Stated goal:
In every row, rename "scientific name" to "binomial name" and leave all other lines unchanged. Omit the pictures from your answer.

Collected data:
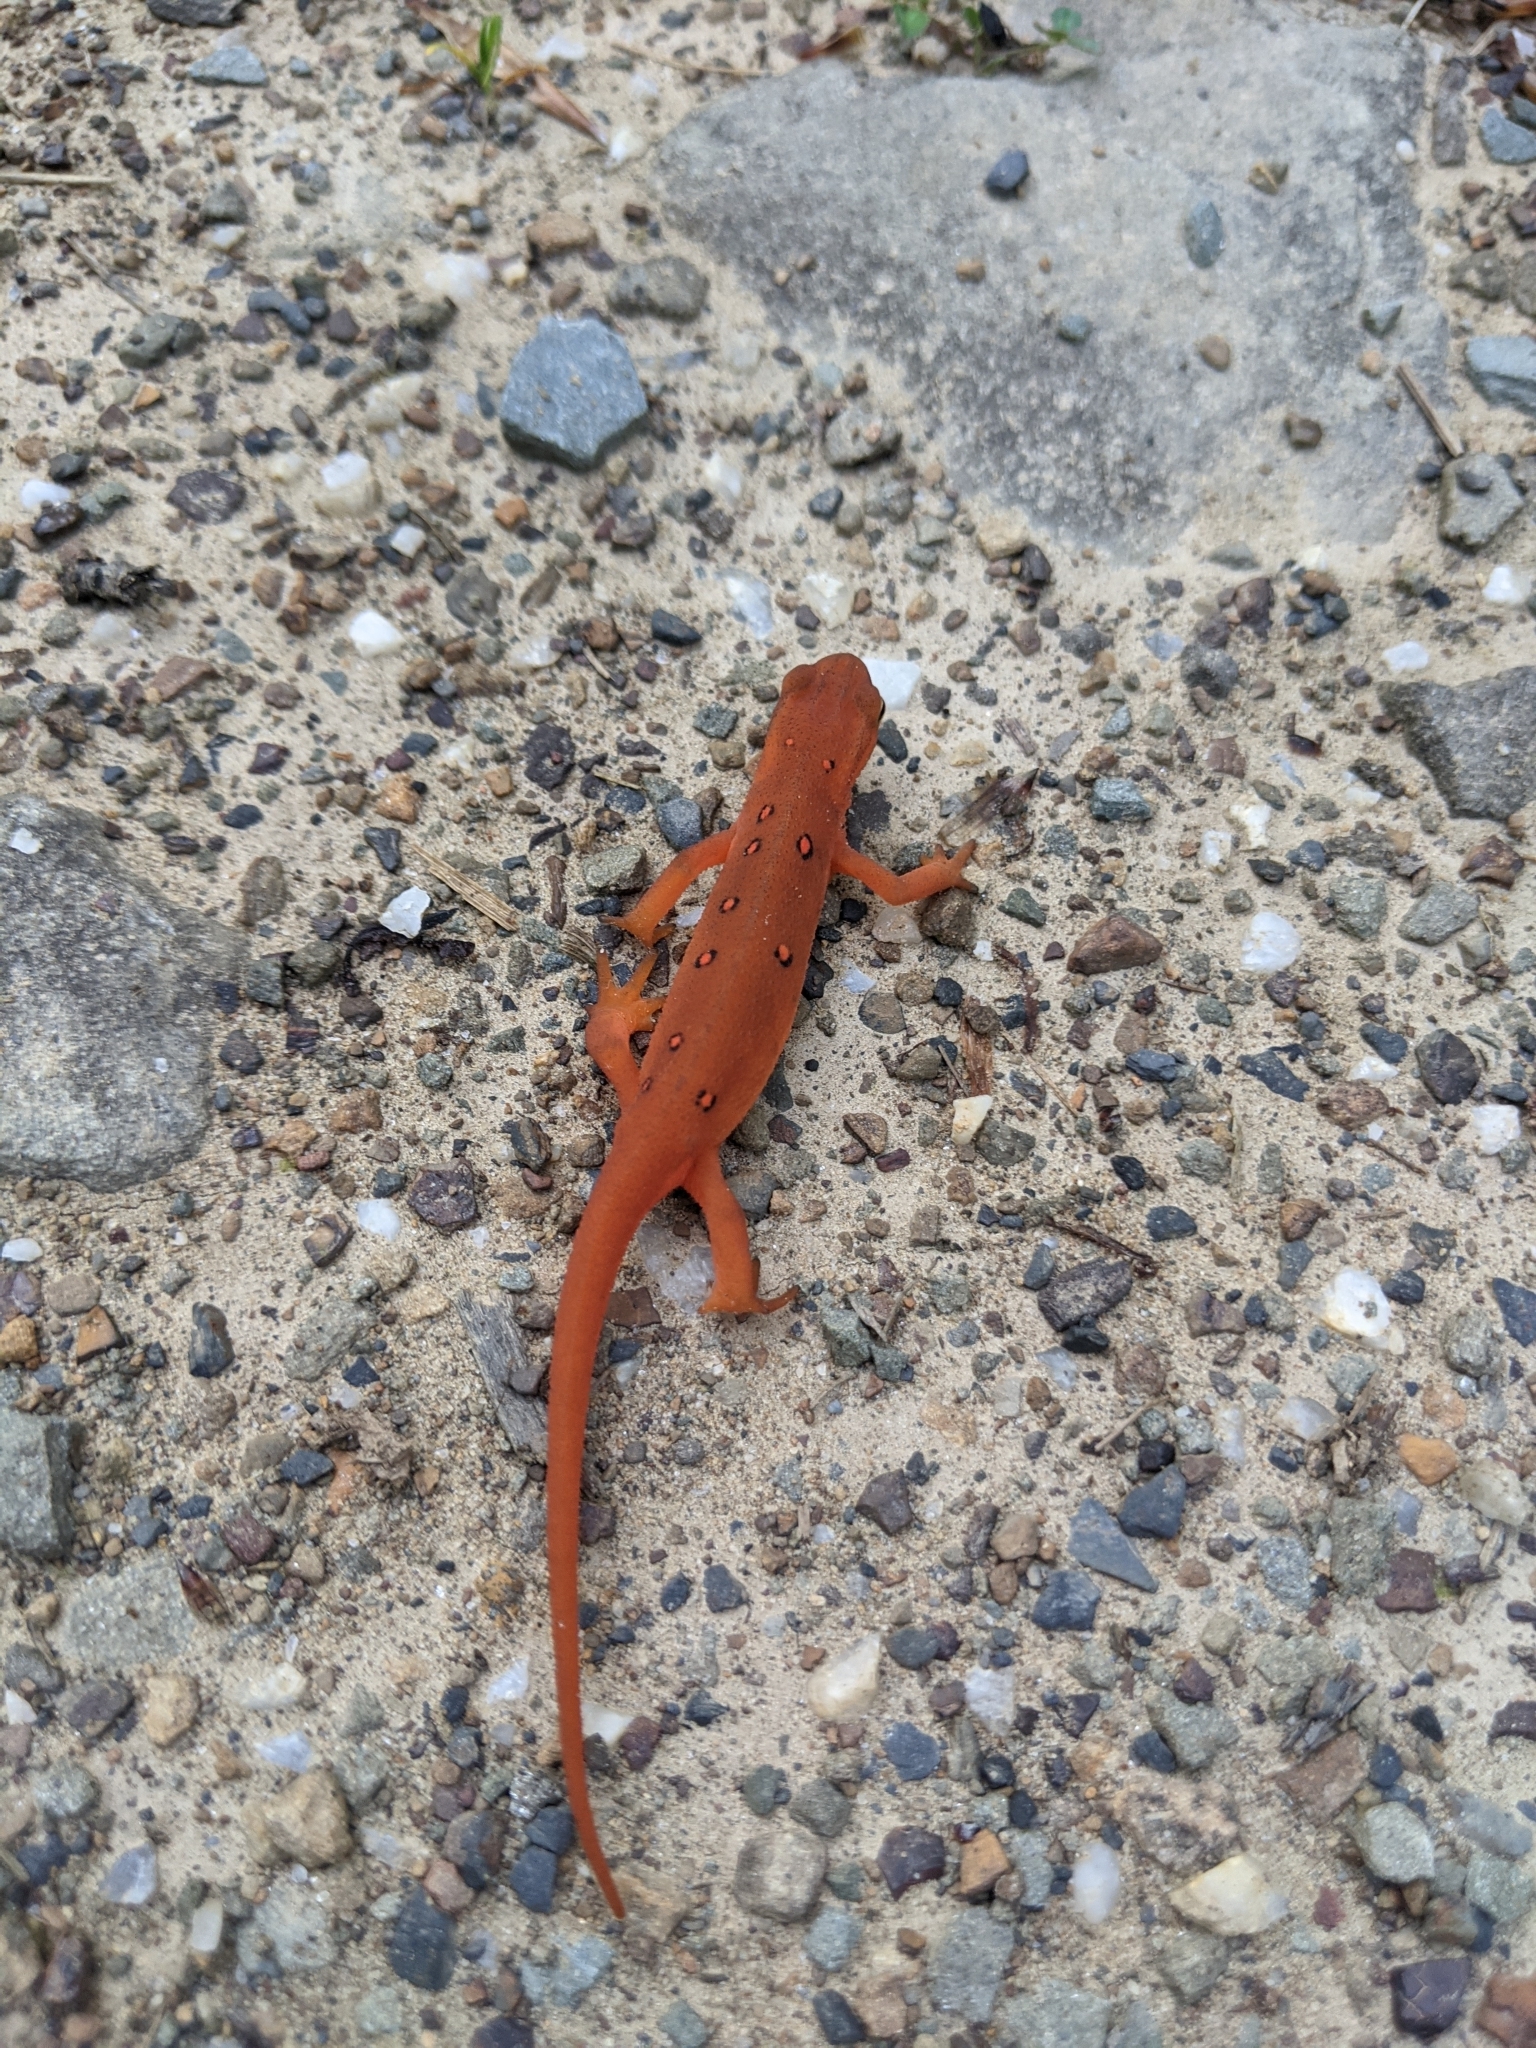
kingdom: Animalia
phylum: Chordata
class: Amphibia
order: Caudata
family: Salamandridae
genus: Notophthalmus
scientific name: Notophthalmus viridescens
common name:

Problem solution:
kingdom: Animalia
phylum: Chordata
class: Amphibia
order: Caudata
family: Salamandridae
genus: Notophthalmus
binomial name: Notophthalmus viridescens
common name:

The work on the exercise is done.